I found your summary to be generally accurate and useful. I should therefore explain some of my thread notes and talk about some of yours.

On #4 - Just my acronym. Yours is the accepted. I should not have used ABS - Sorry to all readers for any confusion caused.

On #5 - I assumed most folks would know that the Burnhams were missionaries, since Gracie Burnham's, not-so-old book was well publicized by US media giants, as were the various accounts of her and her husband's tragic, but not completely unexpected plight.

Also, I think we know the reputation of US missionaries and how they have been linked to the US State Dept. - a Dept. which has always cooperated with and covered for at least one, more notorious US agency. More another time on an off topic thread.

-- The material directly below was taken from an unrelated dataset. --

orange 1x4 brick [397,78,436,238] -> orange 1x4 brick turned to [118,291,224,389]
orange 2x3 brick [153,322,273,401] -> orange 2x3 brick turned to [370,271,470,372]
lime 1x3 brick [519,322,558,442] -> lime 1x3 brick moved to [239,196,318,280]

By the way, the Burnham's last name is eerily the same as at least one US official who has had a marked effect on this island nation.

On #11 - It is not exactly clear to which US citizens you refer, as none except the Burnhams were previously referenced. Only one of them died in the Philippine Army attack on ASG.

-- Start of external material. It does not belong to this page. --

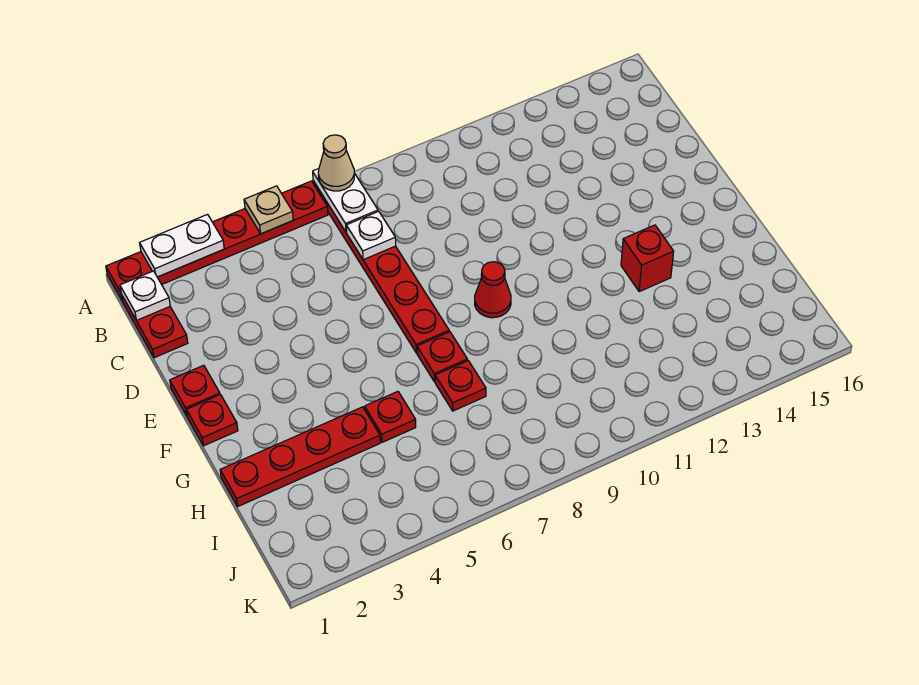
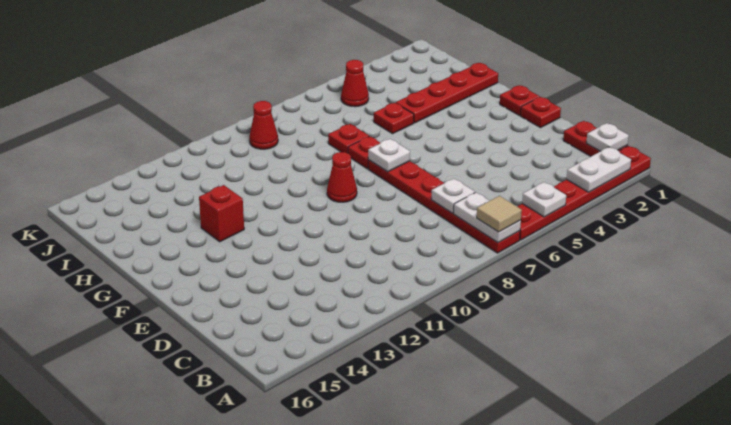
tan 1x1 plate [244,186,293,234] -> white 1x1 plate [522,182,566,217]
tan 1x1 cone [318,135,354,191] -> tan 1x1 tile [477,196,522,232]
none -> white 1x1 plate [368,139,410,172]
none -> red 1x1 cone [341,60,369,107]
none -> red 1x1 cone [249,101,278,149]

ON #s 12-17 - I agree with most of it, but the US govt. often labels traditional policies and well-worn inter-governmental rivalries as "mistakes", after they have been belatedly discovered by the US public. My take is that, since the Philippines tends to do best what we do worst, the same is true of the 44 man slaughter.

On #18 - Substitute "US" for "Japanese". Such already exists and the Japanese economy is not in good enough shape these days.

On #19 - You owe your readers an explanation as to why you think this is true. Most kidnapping victims are rich Philippinos.

On #20 - Of course. And while I am editorializing a bit here myself, I should note that, although I believe that "forewarned is forearmed", I doubt that anything I could have done in a situation like what happened in Samal, could have prevented the events from transpiring as they did. As we both agree, "Ramboism" is no solution, and neither is vigilantism. Government responsibility is definitely a part of the solution, and I admire your courage for bringing this up. However, I would warn about leaning to hard on the local government, for, perhaps, obvious reasons.

Always interesting and thought provoking to read your point of view.